一般社団法人JPCERT コーディネーションセンター(JPCERT/CC)は4月21日、4月20日に総務省、経済産業省、警察庁、NISCの連名で公表された「サイバー攻撃被害に係る情報の共有・公表ガイダンス検討会の開催について」の検討に際し行った論点整理や提言について、ブログ「JPCERT/CC Eyes」で発表した。JPCERT/CCは同検討会で、各省庁とともに事務局を担当する予定。
サイバー攻撃の被害組織がプレスリリースを出す場合は、個人情報や営業秘密の漏えい、オンラインサービスの停止等で利用者や取引先に二次被害が及ぶこともあり、「お詫び」等の謝罪の言葉が用いられているが、その一方で、専門組織がサイバー攻撃を分析し対策を練るために、被害現場からの技術情報が必要不可欠で、被害組織は協力組織でもあるとJPCERT/CCは指摘している。
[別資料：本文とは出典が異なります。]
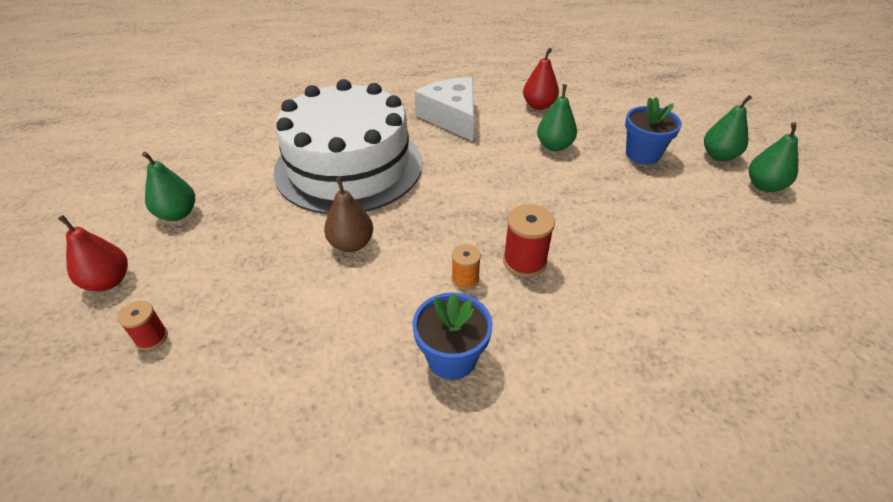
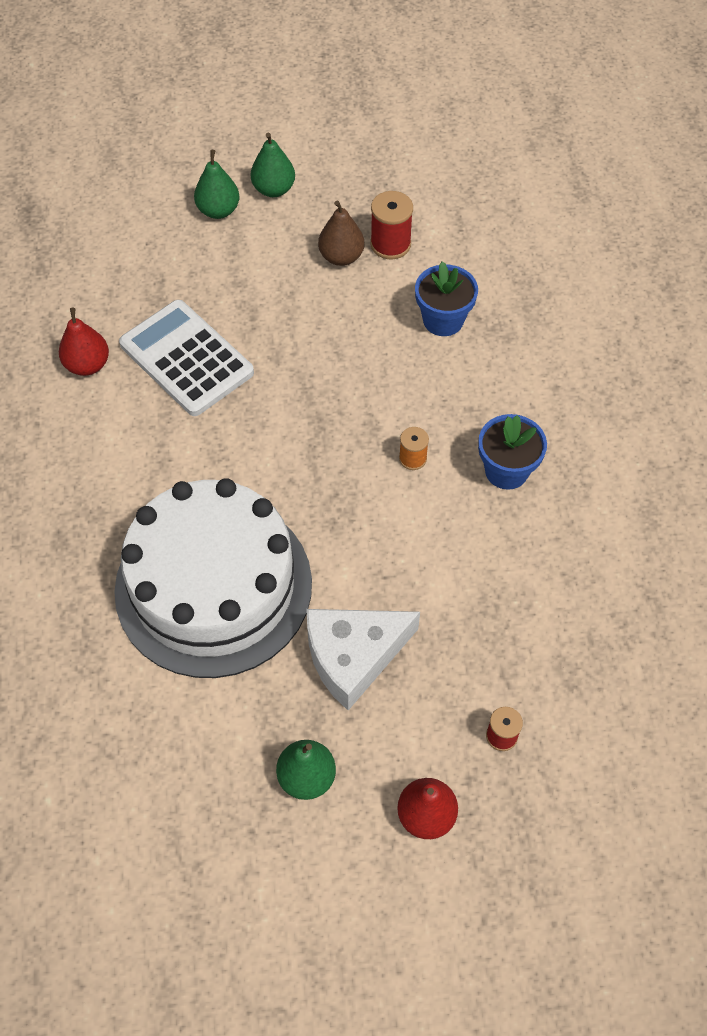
camera: 90 degrees left, 15 degrees up
brown pear [324,177,373,252] -> brown pear moved to [318,200,364,266]
white cheese [415,77,474,141] -> white cheese moved to [306,609,420,710]
red spool [503,204,555,277] -> red spool moved to [370,191,413,259]
green pear [537,84,577,151] -> white calculator [119,300,254,416]
blue flower pot [625,97,682,164] -> blue flower pot moved to [415,261,478,336]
JPCERT/CCでは、被害組織はインシデント対応現場で複数の立場・役割が混在する状況に立たされているが、サイバー攻撃の被害組織を保護しながら、どのように社会全体でサイバー攻撃に対処するか、被害情報の「共有」と「公表」という観点で整理が必要と言及している。
JPCERT/CCはこれまで明文化されていなかった、攻撃方法を示す「技術情報」と被害を示す「コンテクスト情報」を切り分け、被害組織の特定に結び付かない情報の早期共有を目指すアプローチを、2020年度総務省調査研究事業の報告書で提案している。